En ces premiers jours d'Avril, un ciel indifférent couvre la vaste
place.
Une foule, à présent, piétine douloureusement depuis des heures.
Aux premiers arrivés, les plus proches ou les mieux informés, se
joignent peu à peu tous ceux que la nouvelle a touchés. Ils arrivent parfois
de loin, par petits groupes ou solitaires; quand ils approchent, leurs mots se
font plus rares, leurs voix plus basses, leurs pas plus lents: comme un fleuve
discret parvenant à la mer, il faut qu'ils se mêlent sans remous à la masse
existante, sans ébranler celle-ci, sans qu'elle prenne vraiment conscience de
son accroissement . Le tout ne forme plus qu'un grand corps frémissant, fondu
dans le regard innombrable et unique fixé sur cette lointaine ouverture où nul
n'apparait.
Loin d'être total, le silence s'anime de multiples rumeurs chuchotées
qui en renforcent la qualité.
La plupart prient: "Seigneur, de grâce, encore un peu de
temps".
Certains, il faut bien le dire, viennent en curieux. Alors qu'ils
eussent été indifférents en d'autres circonstances, la publicité sans précédent
donnée à l'évènement les a conduits à considérer celui-ci comme
exceptionnel, comme un fait qui finalement les concerne. Sur place, presque
malgré eux, ils s'accordent à l'ambiance de respect, de compassion, de ferveur
qui règne.
Tous vibrent au rythme des informations plus ou moins vérifiées qui
parcourent l'assistance: "C'est l'agonie", "Le coeur tient
bon", "Sa sérénité est étonnante",...mais on sent peu à peu
la mort gagner.
En cercles concentriques, le recueillement s'étend alentour: pour le préserver,
les autorités locales prennent des mesures discrètes de prévention du désordre.

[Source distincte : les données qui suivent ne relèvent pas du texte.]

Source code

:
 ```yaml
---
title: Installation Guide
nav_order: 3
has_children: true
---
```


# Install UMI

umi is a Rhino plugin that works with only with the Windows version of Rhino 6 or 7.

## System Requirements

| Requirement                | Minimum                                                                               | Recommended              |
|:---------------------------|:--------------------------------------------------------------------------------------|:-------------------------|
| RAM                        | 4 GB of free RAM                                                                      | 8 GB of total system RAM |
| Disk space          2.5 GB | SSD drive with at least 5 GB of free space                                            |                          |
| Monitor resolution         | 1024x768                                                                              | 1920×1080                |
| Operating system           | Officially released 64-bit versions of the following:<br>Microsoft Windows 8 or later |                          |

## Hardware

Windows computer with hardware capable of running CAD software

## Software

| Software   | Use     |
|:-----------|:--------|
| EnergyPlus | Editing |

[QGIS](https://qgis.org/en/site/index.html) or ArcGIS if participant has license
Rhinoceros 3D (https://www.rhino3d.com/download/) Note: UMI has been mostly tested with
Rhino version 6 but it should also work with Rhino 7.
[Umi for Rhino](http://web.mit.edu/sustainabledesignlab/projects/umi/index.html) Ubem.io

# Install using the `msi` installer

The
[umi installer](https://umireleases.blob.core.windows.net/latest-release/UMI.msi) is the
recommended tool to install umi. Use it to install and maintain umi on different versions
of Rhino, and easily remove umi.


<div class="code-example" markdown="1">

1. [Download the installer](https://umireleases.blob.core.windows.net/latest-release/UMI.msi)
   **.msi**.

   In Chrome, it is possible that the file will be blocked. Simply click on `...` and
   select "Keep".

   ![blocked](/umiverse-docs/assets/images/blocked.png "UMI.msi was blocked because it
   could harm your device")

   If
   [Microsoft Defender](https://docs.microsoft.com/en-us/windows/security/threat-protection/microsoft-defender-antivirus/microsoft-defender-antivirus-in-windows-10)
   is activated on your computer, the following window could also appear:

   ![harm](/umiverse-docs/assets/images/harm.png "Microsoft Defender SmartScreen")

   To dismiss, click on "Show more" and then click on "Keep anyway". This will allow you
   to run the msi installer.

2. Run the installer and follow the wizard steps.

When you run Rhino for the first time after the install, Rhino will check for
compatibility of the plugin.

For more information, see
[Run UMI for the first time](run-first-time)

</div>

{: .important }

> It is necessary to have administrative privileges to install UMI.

Des manifestations politiques, culturelles, sportives sont ajournées. Des
"personnalités" y vont de leurs commentaires dignes et affligés:
"Tout ce que nous lui devons...", "Une figure exemplaire nous
quitte."
Loin de là, dans son village d'origine, l'émotion n'est pas moindre.
On se réunit aussi dans la prière et la gravité.
A qui le leur demande, des cousins, d'anciens élèves, des amis
d'enfance livrent leurs souvenirs, leurs sentiments parfois un peu convenus , et
leurs propos sont promptement répandus: ainsi, chacun se sent davantage au
nombre des "proches".
Et puis tout se fige. Une porte s'ouvre, une silhouette sombre apparait:
on sait alors que cette grande âme s'est rendue. Il n'y a pour l'accompagner
qu'un doux gémissement unanime, comme un dernier souffle partagé. Des larmes.
Quelques appels clairs de petits enfants las et troublés.
- Pourquoi tant de mouvements des coeurs autour d'une simple mort?
- C'est que, dans ce coin d'Afrique, on l'aimait tellement, la petite institutrice du village, vaincue par le SIDA.